October 18, 2024: Famous Phone Calls: The 2024 Election

[75 years ago this week, operator-assisted toll dialing was introduced to make long-distance phone calls much easier. So this week I’ll AmericanStudy some classic phone calls in American culture, leading up to a special tribute to what phones mean in my own 21st century life!]

On how phone calls can symbolize the striking contrast in our 2024 electoral choice.

I haven’t written much in this space about the 2024 campaign, which is fine by me and I imagine fine by you all as well (plenty of that elsewhere, and really everywhere else, if you want it!). I do have an election-week series on the 1924 campaign coming up in a couple weeks, and will end that series with a weekend post reflecting on the 2024 results, whatever they will be (keeping everything crossed, natch). I know it’s no secret to any reader of this blog (or anyone who knows me, or anyone who exists in October 2024) what I fervently hope will happen on Tuesday November 5th, and not just for all the obvious and crucial political and contemporary reasons (although duh)—I also still believe, and in fact believe even more fully than I did when I wrote that 2020 Considering History column now that I’ve learned a lot more about her, that Kamala Harris’s heritage and identity make her just as foundationally American as, if not even slightly more tellingly and importantly American than, Barack Obama (whom I’ve called “the first American President”).

So yeah, the stakes in this election are high, in AmericanStudies terms as in literally every other way. And I’d say that phone calls offer a clear and compelling way to represent one of the most fundamental contrasts at the heart of our electoral choice. On the one hand we have the two justifiably infamous phone calls through which then-President Donald Trump sought to undermine the 2020 election (before and after it took place) as well as American democracy and ideals, the rule of law, and our relationships with foreign allies among other things: his July 2019 call to Ukrainian President Volodymr Zelensky; and his January 2021 call to Georgia Secretary of State Brad Raffensperger. There are no shortage of moments to which we can point to make the case that Trump was the worst president in American history (with all due respect to Andrew Johnson), but I don’t think it gets much clearer than the combination of those two phone calls. Or, to put it another and even more telling way: Trump embodied and continues to embody the worst of American history, our most divisive and destructive impulses, the frustrating but inescapable fact that our boasted civilization is but a thin veener; and these phone calls are exhibits 1 and 1A in that case.

On the other hand we have a famous phone call that came to symbolize the actual results of the 2020 election: “We did it, Joe!” The contrast in not just content but also and I’d argue especially tone between that November 2020 call and Trump’s pair is striking, and connects to the ways that this year’s Democratic National Convention in August leaned into tones of hope and joy (in direct and potent contrast to the fearful and resentful Republican National Convention in July).

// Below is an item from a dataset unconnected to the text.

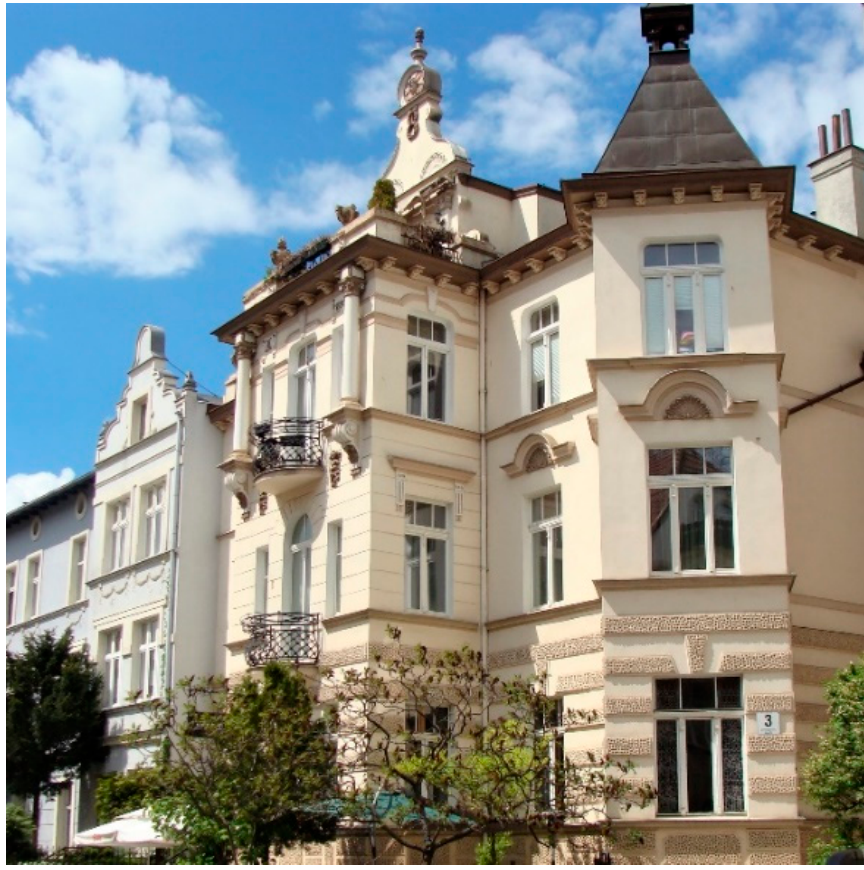
Figure 4. Tenement house, W ł adys ł awa Jagie łł y street in Sopot. Source: A. Taraszkiewicz.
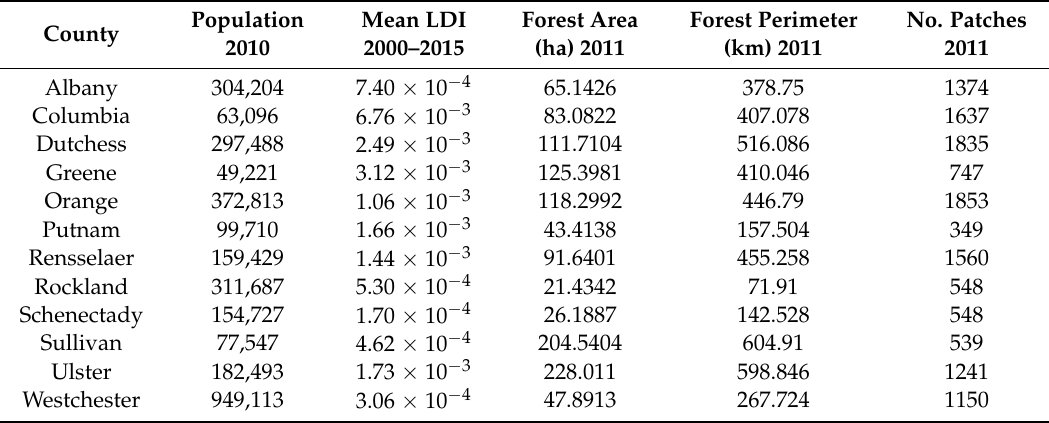
Table 1. County-level forest and LD statistics. Forest patch statistics only include deciduous and mixed forest patches with areas greater than 1 ha.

But it was also just a very meaningful and moving moment for Vice President-elect Kamala Harris, an important stage in the arc of a definingly American family story, individual life, and political career that are all both literally and figuratively on the ballot this November. I guess I’m not telling y’all how to vote (although if you’re planning to vote Trump, I really am not sure what you get out of this blog)—but who on earth would vote for the guy who made those 2019 and 2021 phone calls when they could vote for the lady who made this 2020 one?!

Tribute post this weekend,

Ben

PS. What do you think? Famous cultural phones you’d highlight?